The results indicate that LLLT, using this protocol, stimulated the early bone regeneration stage. The histomorphometry results of newly formed bone (Fig. 3) in the period of 15 days indicated higher bone formation in group 2 in comparison with control group (p < 0.05) (ANOVA, Tukey). Results of 45 days were the same for all groups. These results indicate that the LLLT is more effective in the early stages of the regeneration process and is in agreement with Ozawa and Fukuhara [16, 18] who reported the LLLT efficacy being greater in the cell proliferation phase, in relation to the bone matrix maturation and mineralization phases and also with Pretel et al. [3] who also irradiated directly on the defect site and found enhancement in bone formation in the LLLT-treated group.

Vascular endothelial growth factor (VEGF), osteocalcin (OC), and osteopontin (OP) immunohistochemical staining were performed in all specimens. VEGF is a signal protein produced by cells that stimulates vasculogenesis and angiogenes. OP and OC are extracellular matrix proteins synthesized and secreted during the process of osteoblast differentiation and mineralization [21]. While OP is an early and effective marker of bone formation, OC indicates the later phase of bone formation. Our results at 7 days in the central part of defect showed more intense labeling for OC in samples of protocol 2 and for OP for protocol 1. Thus, LLLT in both protocols improved osteoblast differentiation. The more intense expression of OC in samples of protocol 2 indicates a more advanced stage in the bone remodeling process, consistent with data from histomorphometry at 15 days, in which the amount of newly formed bone was higher compared to other groups.

Protocol 2 showed to be efficient, as already mentioned, since the fraction of newly formed bone is greater than the control group at 15 days.
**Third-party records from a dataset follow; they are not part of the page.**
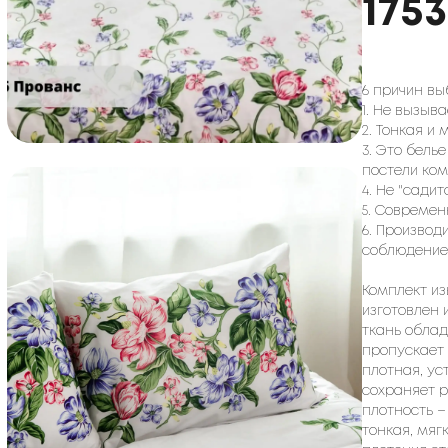
1753
6 причин вы
1. Не вызыв
2. Тонкая и
3. Это бель
постели ком
4. Не "сади
5. Современ
6. Производ
соблюдение
Комплект из
изготовлен 
ткань обла
пропускает 
плотная, ус
сохраняет р
плотность –
тонкая, мяг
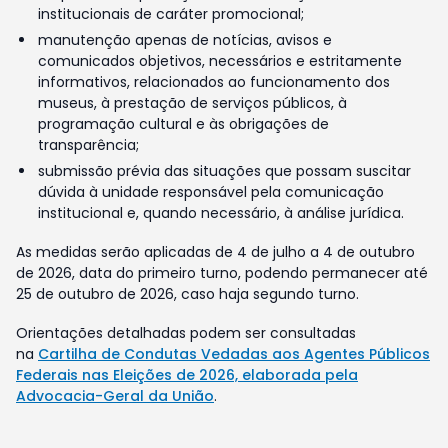
institucionais de caráter promocional;
manutenção apenas de notícias, avisos e
comunicados objetivos, necessários e estritamente
informativos, relacionados ao funcionamento dos
museus, à prestação de serviços públicos, à
programação cultural e às obrigações de
transparência;
submissão prévia das situações que possam suscitar
dúvida à unidade responsável pela comunicação
institucional e, quando necessário, à análise jurídica.
As medidas serão aplicadas de 4 de julho a 4 de outubro
de 2026, data do primeiro turno, podendo permanecer até
25 de outubro de 2026, caso haja segundo turno.
Orientações detalhadas podem ser consultadas
na
Cartilha de Condutas Vedadas aos Agentes Públicos
Federais nas Eleições de 2026, elaborada pela
Advocacia-Geral da União
.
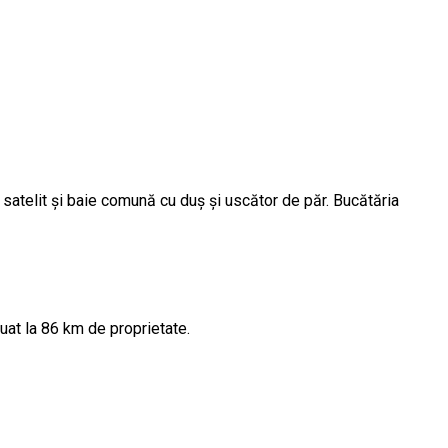
satelit şi baie comună cu duş şi uscător de păr. Bucătăria
uat la 86 km de proprietate.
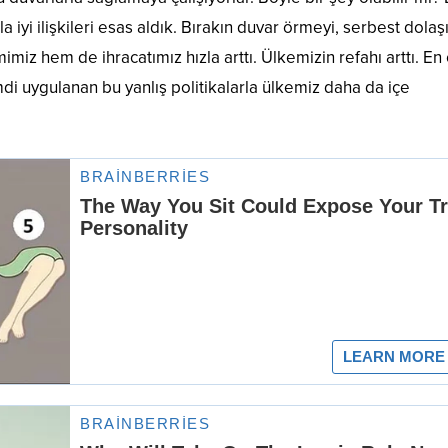
la iyi ilişkileri esas aldık. Bırakın duvar örmeyi, serbest dolaş
miz hem de ihracatımız hızla arttı. Ülkemizin refahı arttı. En
imdi uygulanan bu yanlış politikalarla ülkemiz daha da içe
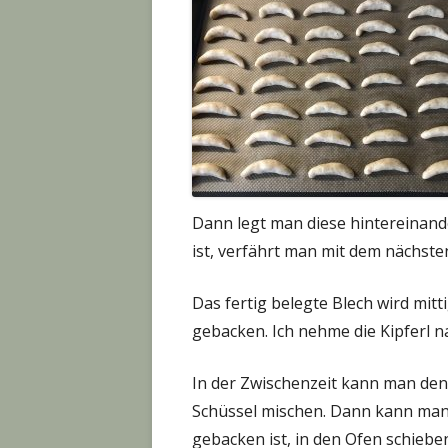
Dann legt man diese hintereinand
ist, verfährt man mit dem nächsten 
Das fertig belegte Blech wird mi
gebacken. Ich nehme die Kipferl 
In der Zwischenzeit kann man den
Schüssel mischen. Dann kann man 
gebacken ist, in den Ofen schiebe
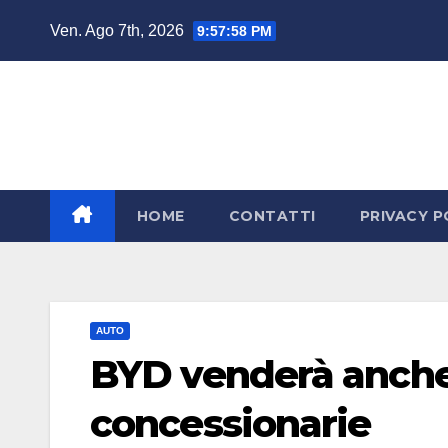
Salta
Ven. Ago 7th, 2026
9:57:58 PM
al
contenuto
HOME
CONTATTI
PRIVACY P
AUTO
BYD venderà anche
concessionarie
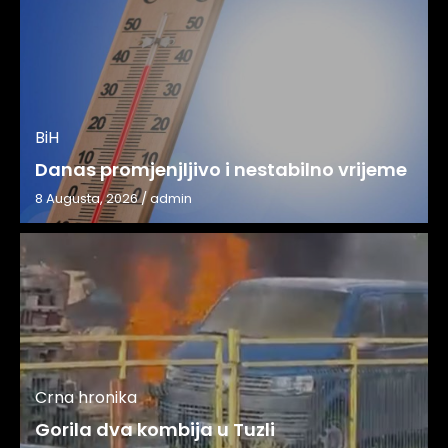
BiH
Danas promjenjljivo i nestabilno vrijeme
8 Augusta, 2026
/
admin
Crna hronika
Gorila dva kombija u Tuzli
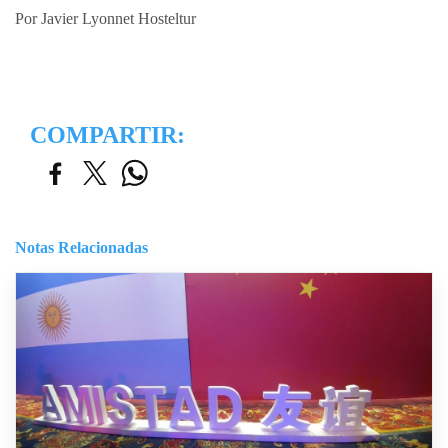
Por Javier Lyonnet Hosteltur
COMPARTIR:
Notas Relacionadas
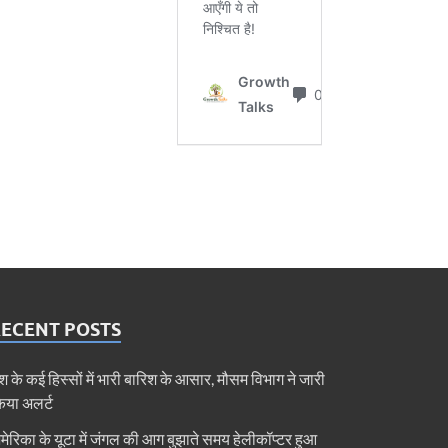
RECENT POSTS
ेश के कई हिस्सों में भारी बारिश के आसार, मौसम विभाग ने जारी
िया अलर्ट
मेरिका के यूटा में जंगल की आग बुझाते समय हेलीकॉप्टर हुआ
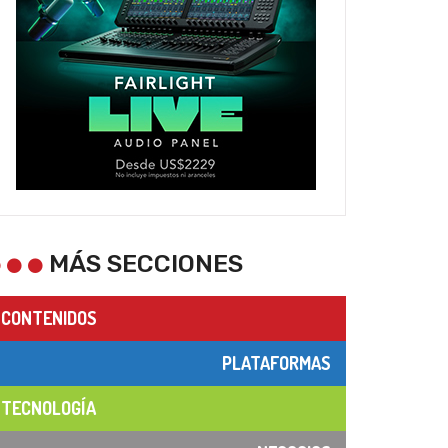
MÁS SECCIONES
CONTENIDOS
PLATAFORMAS
TECNOLOGÍA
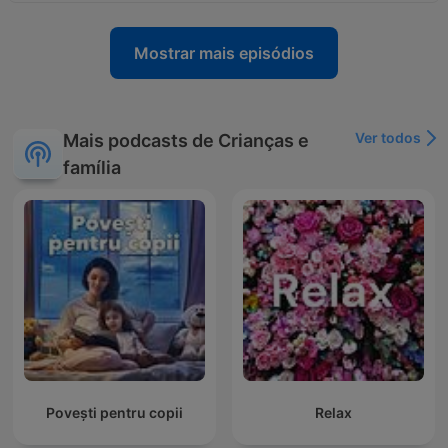
Mostrar mais episódios
Ver todos
Mais podcasts de Crianças e
família
Povești pentru copii
Relax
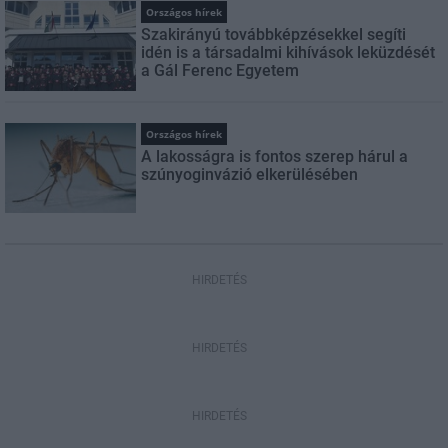
Országos hírek
Szakirányú továbbképzésekkel segíti
idén is a társadalmi kihívások leküzdését
a Gál Ferenc Egyetem
Országos hírek
A lakosságra is fontos szerep hárul a
szúnyoginvázió elkerülésében
HIRDETÉS
HIRDETÉS
HIRDETÉS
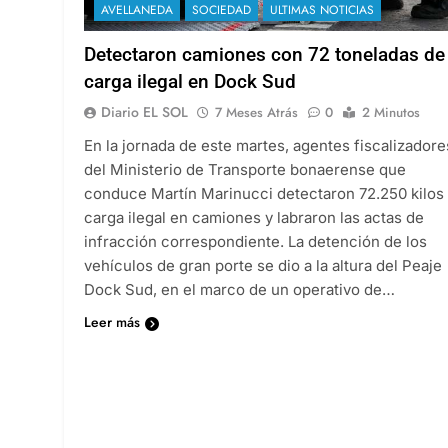
AVELLANEDA
SOCIEDAD
ULTIMAS NOTICIAS
Detectaron camiones con 72 toneladas de
carga ilegal en Dock Sud
Diario EL SOL
7 Meses Atrás
0
2 Minutos
En la jornada de este martes, agentes fiscalizadore
del Ministerio de Transporte bonaerense que
conduce Martín Marinucci detectaron 72.250 kilos
carga ilegal en camiones y labraron las actas de
infracción correspondiente. La detención de los
vehículos de gran porte se dio a la altura del Peaje
Dock Sud, en el marco de un operativo de…
Leer más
Thus, this protocol provides an alternative with clinical feasibility, taking into account the reduction in the number of applications, resulting in the reduction of clinic visits and consequently reducing the costs.

Conclusion

LLLT is a valuable technique presenting ability to accelerate bone regeneration. The protocol presented in this work demonstrates that LLLT works in the early stages of the bone regeneration process.